Feature selection was performed exclusively on the synthetic dataset, under the hypothesis that synthetic data would highlight subject‑invariant characteristics. An initial pool of over 150 time‑ and frequency‑domain features (mean, variance, energy, peak intervals, etc.) was reduced through a multistage pipeline: correlation‑based pruning, L1‑regularization, and recursive feature elimination, ultimately yielding a compact set of six discriminative features. These features were then extracted from the real recordings and used to train a classifier (random forest) within a Leave‑One‑Subject‑Out (LOSO) cross‑validation framework. The authors also built a control condition model (CCM) that followed the standard activity‑recognition chain (ARC) using only real data, with feature selection performed on a 25 % training split and model evaluation on the remaining 75 % of data.

Performance evaluation demonstrated that the synthetic‑data‑guided Feature Intervention Model (FIM) achieved high mean F1‑scores across all activities: walking 0.896 ± 0.100, standing 0.927 ± 0.039, sitting 0.997 ± 0.004, lying 0.937 ± 0.202, and postural transfers 0.816 ± 0.120. Notably, the detection of transfers—clinically crucial for discharge readiness—was significantly better than the CCM (p < 0.05). These results indicate that synthetic data effectively augment under‑represented classes, mitigate over‑fitting to participant‑specific patterns, and improve generalization to unseen subjects.
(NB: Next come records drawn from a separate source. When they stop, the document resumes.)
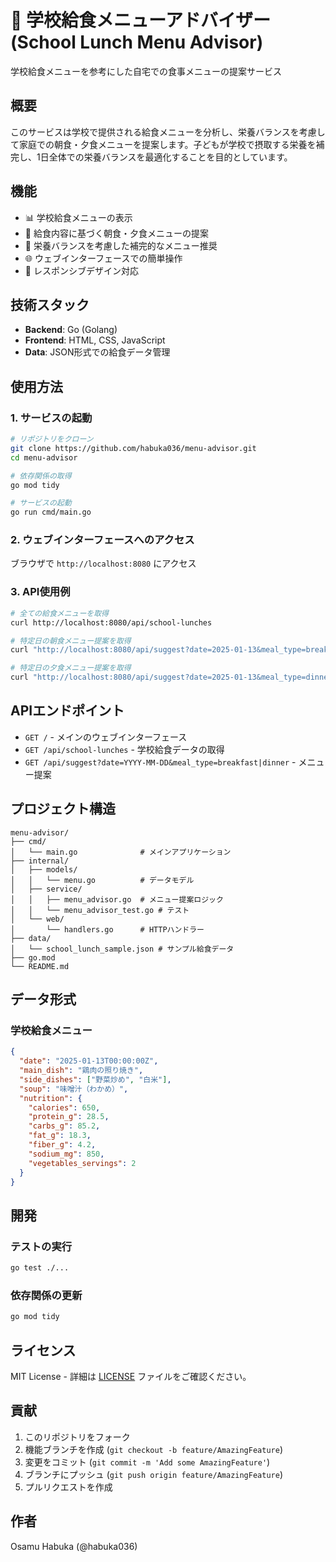 # 🍱 学校給食メニューアドバイザー (School Lunch Menu Advisor)

学校給食メニューを参考にした自宅での食事メニューの提案サービス

## 概要

このサービスは学校で提供される給食メニューを分析し、栄養バランスを考慮して家庭での朝食・夕食メニューを提案します。子どもが学校で摂取する栄養を補完し、1日全体での栄養バランスを最適化することを目的としています。

## 機能

- 📊 学校給食メニューの表示
- 🍳 給食内容に基づく朝食・夕食メニューの提案
- 🥗 栄養バランスを考慮した補完的なメニュー推奨
- 🌐 ウェブインターフェースでの簡単操作
- 📱 レスポンシブデザイン対応

## 技術スタック

- **Backend**: Go (Golang)
- **Frontend**: HTML, CSS, JavaScript
- **Data**: JSON形式での給食データ管理

## 使用方法

### 1. サービスの起動

```bash
# リポジトリをクローン
git clone https://github.com/habuka036/menu-advisor.git
cd menu-advisor

# 依存関係の取得
go mod tidy

# サービスの起動
go run cmd/main.go
```

### 2. ウェブインターフェースへのアクセス

ブラウザで `http://localhost:8080` にアクセス

### 3. API使用例

```bash
# 全ての給食メニューを取得
curl http://localhost:8080/api/school-lunches

# 特定日の朝食メニュー提案を取得
curl "http://localhost:8080/api/suggest?date=2025-01-13&meal_type=breakfast"

# 特定日の夕食メニュー提案を取得
curl "http://localhost:8080/api/suggest?date=2025-01-13&meal_type=dinner"
```

## APIエンドポイント

- `GET /` - メインのウェブインターフェース
- `GET /api/school-lunches` - 学校給食データの取得
- `GET /api/suggest?date=YYYY-MM-DD&meal_type=breakfast|dinner` - メニュー提案

## プロジェクト構造

```
menu-advisor/
├── cmd/
│   └── main.go              # メインアプリケーション
├── internal/
│   ├── models/
│   │   └── menu.go          # データモデル
│   ├── service/
│   │   ├── menu_advisor.go  # メニュー提案ロジック
│   │   └── menu_advisor_test.go # テスト
│   └── web/
│       └── handlers.go      # HTTPハンドラー
├── data/
│   └── school_lunch_sample.json # サンプル給食データ
├── go.mod
└── README.md
```

## データ形式

### 学校給食メニュー

```json
{
  "date": "2025-01-13T00:00:00Z",
  "main_dish": "鶏肉の照り焼き",
  "side_dishes": ["野菜炒め", "白米"],
  "soup": "味噌汁（わかめ）",
  "nutrition": {
    "calories": 650,
    "protein_g": 28.5,
    "carbs_g": 85.2,
    "fat_g": 18.3,
    "fiber_g": 4.2,
    "sodium_mg": 850,
    "vegetables_servings": 2
  }
}
```

## 開発

### テストの実行

```bash
go test ./...
```

### 依存関係の更新

```bash
go mod tidy
```

## ライセンス

MIT License - 詳細は [LICENSE](LICENSE) ファイルをご確認ください。

## 貢献

1. このリポジトリをフォーク
2. 機能ブランチを作成 (`git checkout -b feature/AmazingFeature`)
3. 変更をコミット (`git commit -m 'Add some AmazingFeature'`)
4. ブランチにプッシュ (`git push origin feature/AmazingFeature`)
5. プルリクエストを作成

## 作者

Osamu Habuka (@habuka036)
The study’s limitations include the modest sample size (24 participants) and the use of healthy older adults rather than actual hip‑fracture patients, which may limit direct clinical translatability. Additionally, DBA’s averaging nature could smooth out extreme gait abnormalities that are relevant in pathological populations. Future work is suggested to (1) incorporate real patient data, (2) compare DBA‑generated synthetic data with other generative approaches such as GANs or VAEs, (3) expand the activity taxonomy to finer‑grained transfer sub‑classes, and (4) integrate the HAR system into real‑time monitoring platforms for bedside decision support.

In conclusion, the authors provide compelling evidence that synthetic data‑guided feature selection can produce a robust, generalizable HAR system for older adults, especially improving the detection of postural transfers. This approach offers a promising pathway toward reliable, continuous activity monitoring in hip‑fracture rehabilitation, pending validation in clinical patient cohorts.